Workflow:Huggingface Datatrove Common Crawl Processing
| Knowledge Sources | |
|---|---|
| Domains | Data_Engineering, NLP, Web_Crawling |
| Last Updated | 2026-02-14 17:00 GMT |
Overview
End-to-end process for extracting clean text from Common Crawl WARC archives using URL filtering, HTML text extraction, language detection, and quality filtering.
Description
This workflow processes raw Common Crawl web archive (WARC) files into high-quality English text data suitable for language model training. It reads WARC records containing raw HTML, applies URL-based filtering to remove blocked domains, extracts plain text from HTML using Trafilatura, identifies and keeps only English-language documents, and applies Gopher-derived quality and repetition heuristics to remove low-quality content. The output is clean, filtered JSONL data organized by dump identifier.
Usage
Execute this workflow when you have access to a Common Crawl dump (e.g., CC-MAIN-2023-50) and need to produce a clean English text corpus from it. This is typically the first stage of a larger data processing pipeline for LLM pretraining data, before deduplication and tokenization.
Execution Steps
Step 1: Read WARC Archives
Ingest raw WARC files from the Common Crawl S3 bucket for a specific dump.
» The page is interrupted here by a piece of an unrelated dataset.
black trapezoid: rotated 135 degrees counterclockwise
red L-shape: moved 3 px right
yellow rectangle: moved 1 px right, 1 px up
Each WARC record contains the HTTP response (including HTML) from a single web page crawl. The reader distributes files across parallel tasks using shard-based splitting so each worker processes a non-overlapping subset of WARC files.
Key considerations:
- Use the glob pattern to select only WARC files (not WAT or WET)
- Attach dump metadata to each document for downstream traceability
- Randomize start times across workers to avoid S3 request storms
Step 2: URL Filtering
Remove documents whose source URLs match known blocklists. This step checks against lists of banned domains, banned URL substrings, and banned words/subwords in URLs. Documents that fail URL filtering are optionally written to an exclusion output for auditing.
Key considerations:
- Blocklists cover adult content, spam, and low-quality domains
- Exclusion writers preserve removed documents for review
Step 3: HTML Text Extraction
Extract clean plain text from raw HTML using the Trafilatura library. The extractor strips boilerplate (navigation, headers, footers, ads) and retains the main content. The extraction runs in a sandboxed subprocess to prevent memory leaks from crashing the pipeline.
Key considerations:
- Favour precision mode reduces false positives (keeps less but higher quality text)
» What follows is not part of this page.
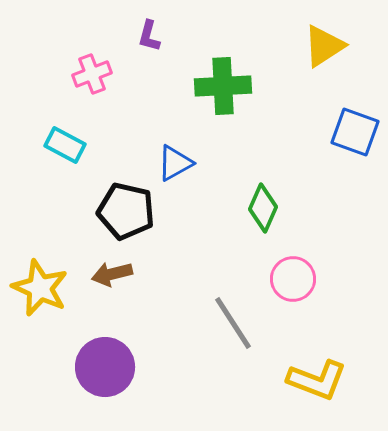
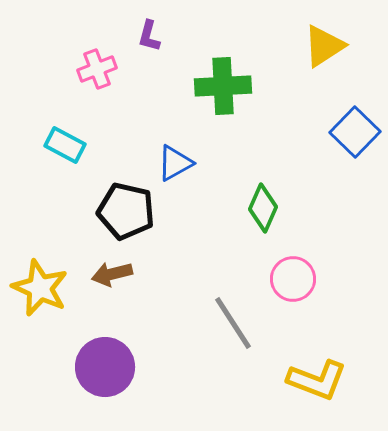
pink cross: moved 5 px right, 5 px up
blue square: rotated 24 degrees clockwise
- Process isolation protects against third-party library crashes
Step 4: Language Filtering
Classify each document by language using a FastText language identification model and keep only English documents. Non-English documents are routed to language-specific output folders for potential separate processing.
Key considerations:
- Documents below the confidence threshold are discarded
- Non-English documents are saved organized by detected language and dump
Step 5: Repetition Filtering
Apply Gopher repetition heuristics to remove documents with excessive duplicate content. This checks for repeated lines, repeated paragraphs, and repeated n-grams (character-level and word-level), removing documents that exceed the thresholds from DeepMind's Gopher paper Table A1.
Key considerations:
- Checks duplicate line fractions and duplicate paragraph fractions
- Measures character-level repetition in top n-grams (2 through 10)
Step 6: Quality Filtering
Apply Gopher quality heuristics to filter documents based on structural indicators of quality. This checks word count bounds, average word length, symbol-to-word ratios, presence of stop words, and other quality signals derived from the Gopher paper.
Key considerations:
- Documents too short or too long are removed
- Low stop-word presence indicates non-natural-language content
Step 7: Write Filtered Output
Serialize the surviving documents to compressed JSONL files organized by dump identifier. Each task writes its output to a separate file using its rank as the filename to avoid write conflicts.